**Task objective**
Your answer should be the lines below from the one with "left shoulder: (423, 1053)" to the one with "nose: (428, 1036)", both included, given again exactly and with nothing added.

[Data entries]
:::
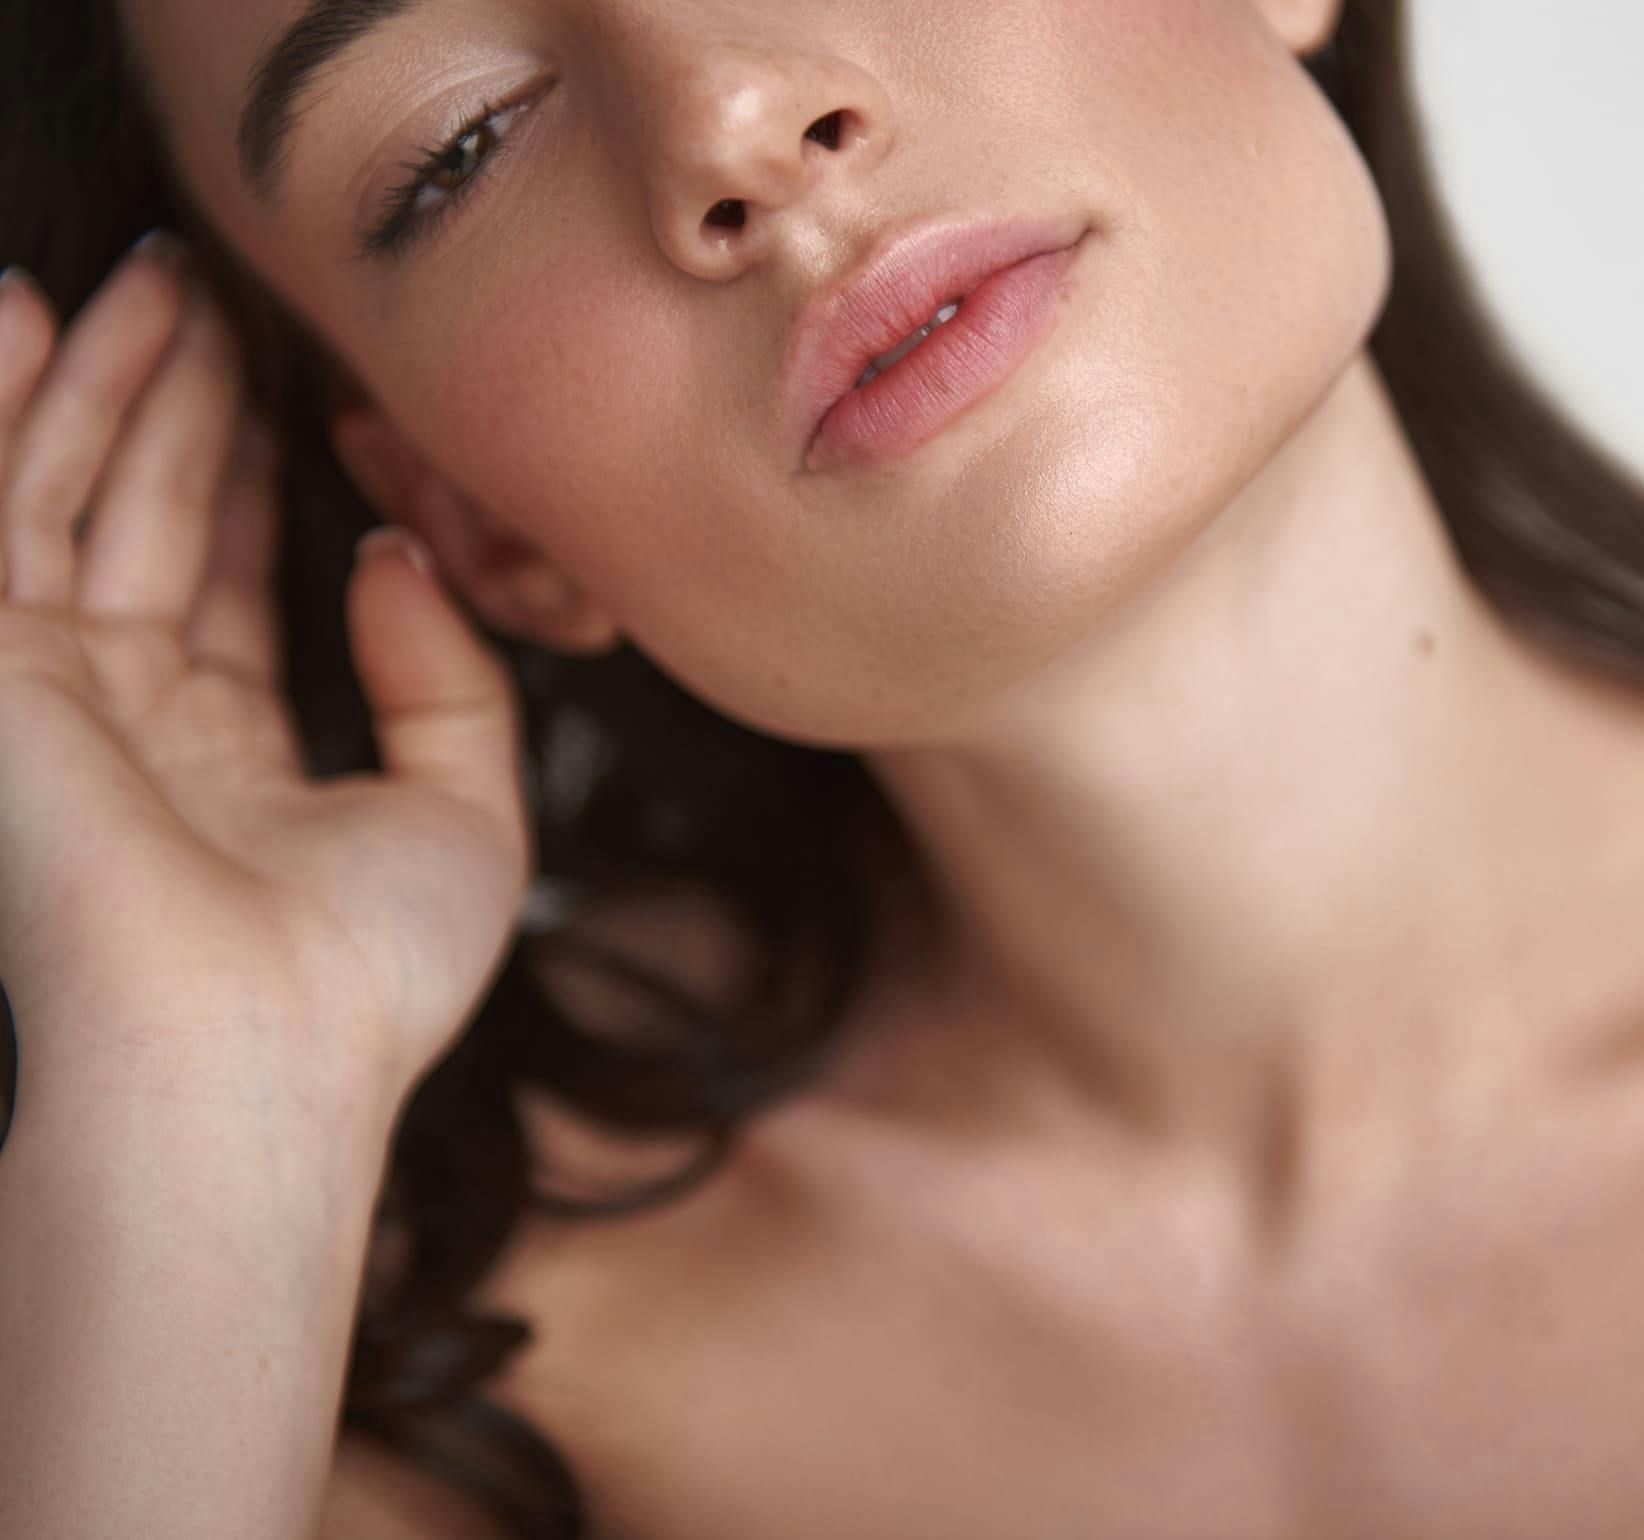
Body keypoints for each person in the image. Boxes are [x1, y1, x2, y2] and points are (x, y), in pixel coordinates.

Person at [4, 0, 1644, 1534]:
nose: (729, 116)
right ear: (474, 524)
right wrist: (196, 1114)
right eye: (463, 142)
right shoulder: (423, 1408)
:::
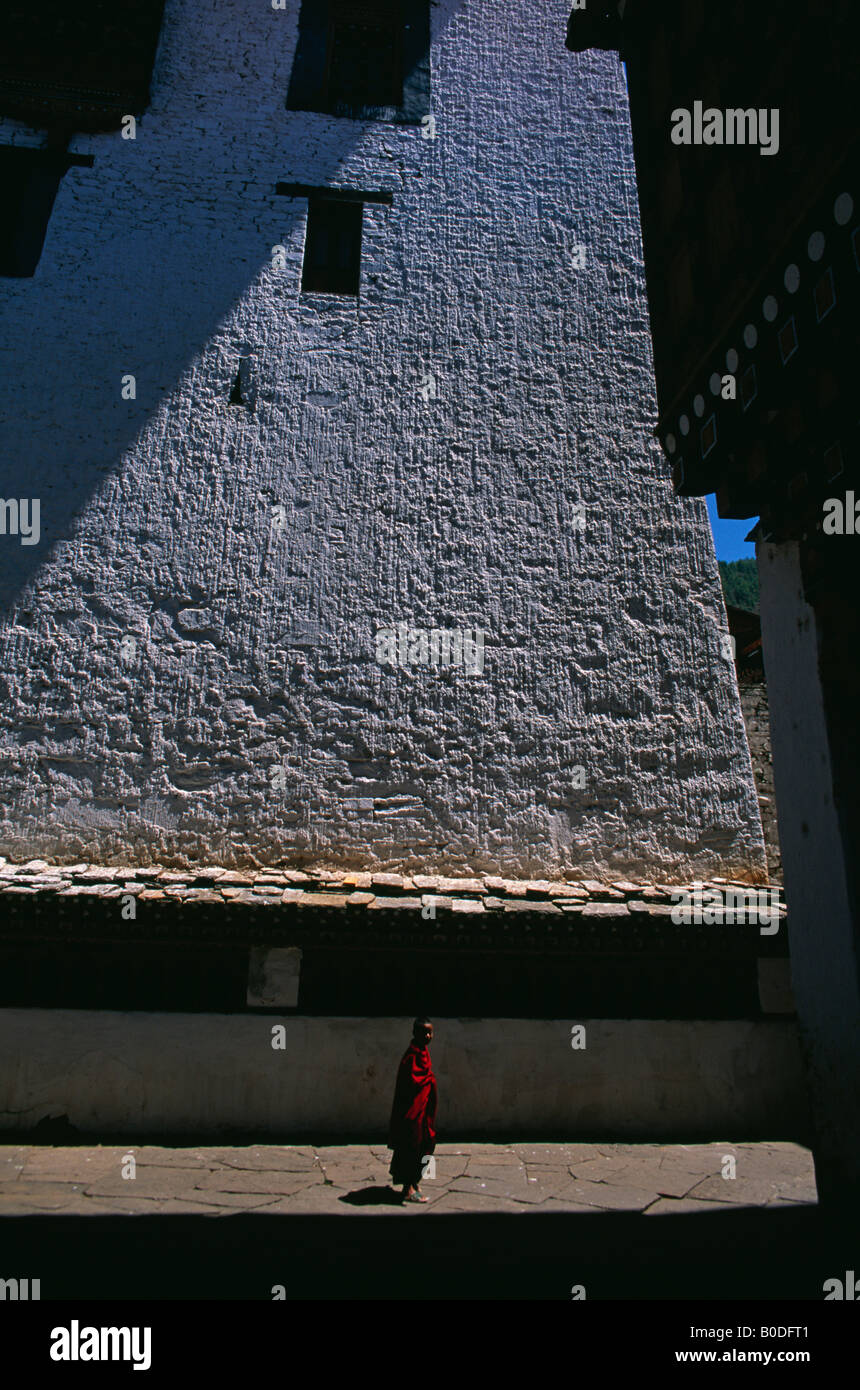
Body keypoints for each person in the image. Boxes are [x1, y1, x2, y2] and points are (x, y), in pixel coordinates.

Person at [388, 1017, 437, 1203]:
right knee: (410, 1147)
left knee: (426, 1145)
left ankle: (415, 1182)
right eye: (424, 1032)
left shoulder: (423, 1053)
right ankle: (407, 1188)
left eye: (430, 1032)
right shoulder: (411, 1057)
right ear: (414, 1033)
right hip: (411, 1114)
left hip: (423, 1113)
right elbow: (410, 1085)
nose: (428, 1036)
:::
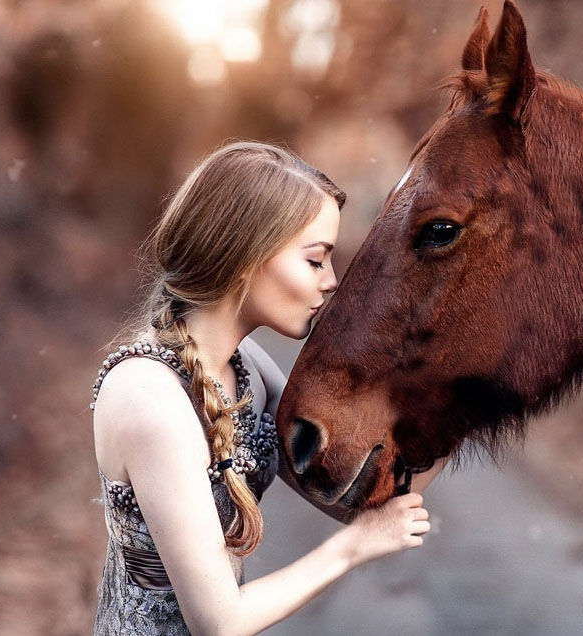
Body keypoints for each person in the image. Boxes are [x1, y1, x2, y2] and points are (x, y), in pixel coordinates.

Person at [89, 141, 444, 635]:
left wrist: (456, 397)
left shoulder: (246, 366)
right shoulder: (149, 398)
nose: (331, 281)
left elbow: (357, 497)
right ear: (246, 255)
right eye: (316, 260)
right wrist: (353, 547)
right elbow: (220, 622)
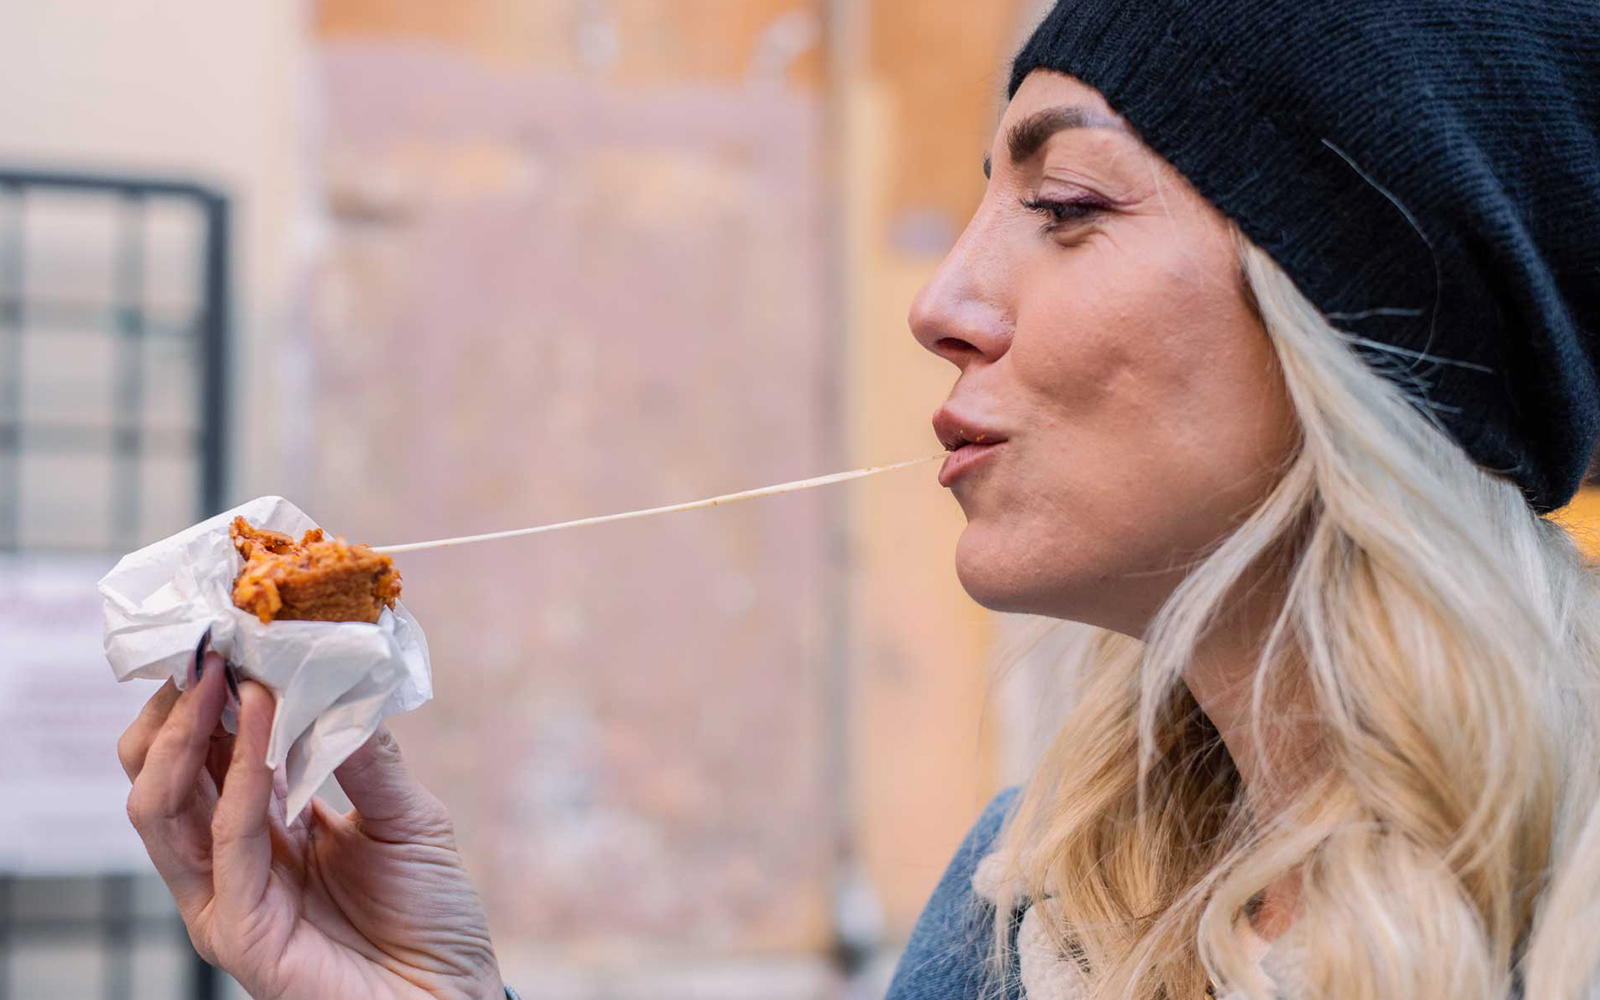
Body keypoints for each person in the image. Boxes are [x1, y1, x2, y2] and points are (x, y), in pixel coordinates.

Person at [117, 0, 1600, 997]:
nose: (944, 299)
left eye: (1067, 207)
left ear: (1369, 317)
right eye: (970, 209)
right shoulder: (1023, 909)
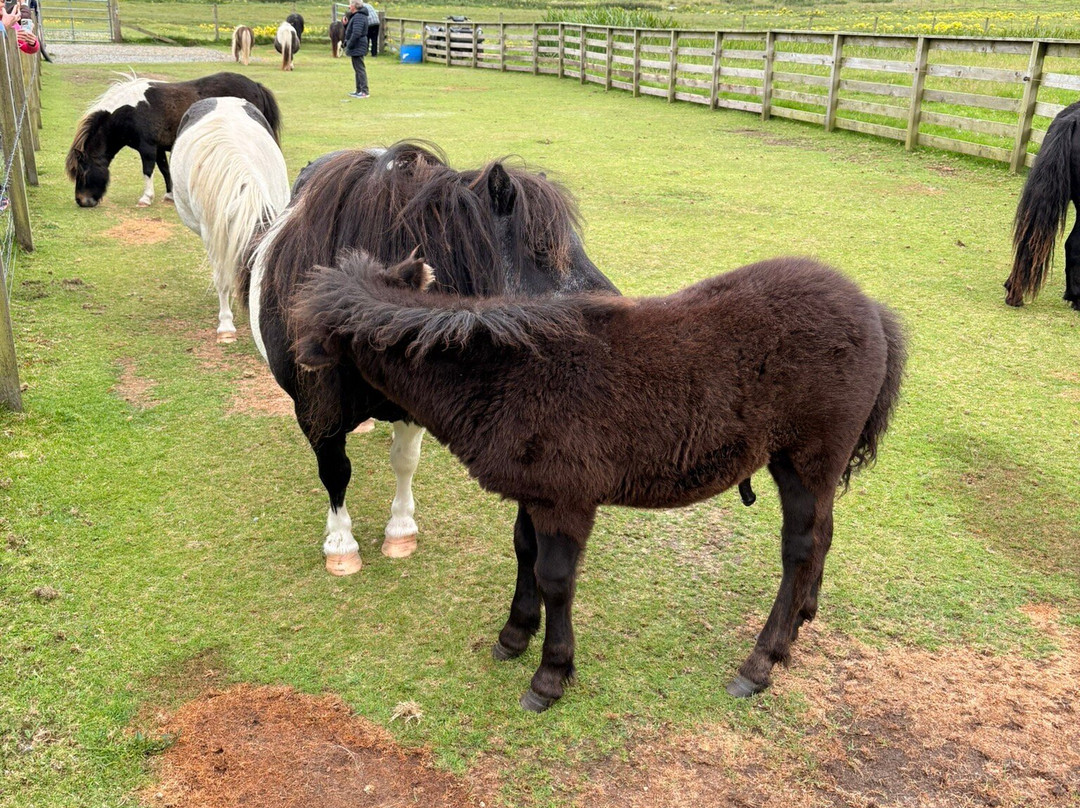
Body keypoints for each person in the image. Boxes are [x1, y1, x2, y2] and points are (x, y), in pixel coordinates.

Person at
:::
**Answer for the task**
left shoulder: (423, 1053)
right ankle: (407, 1188)
left eye: (430, 1032)
right shoulder: (411, 1057)
right ear: (414, 1033)
right hip: (411, 1114)
left hip: (423, 1113)
right elbow: (410, 1085)
nose: (428, 1036)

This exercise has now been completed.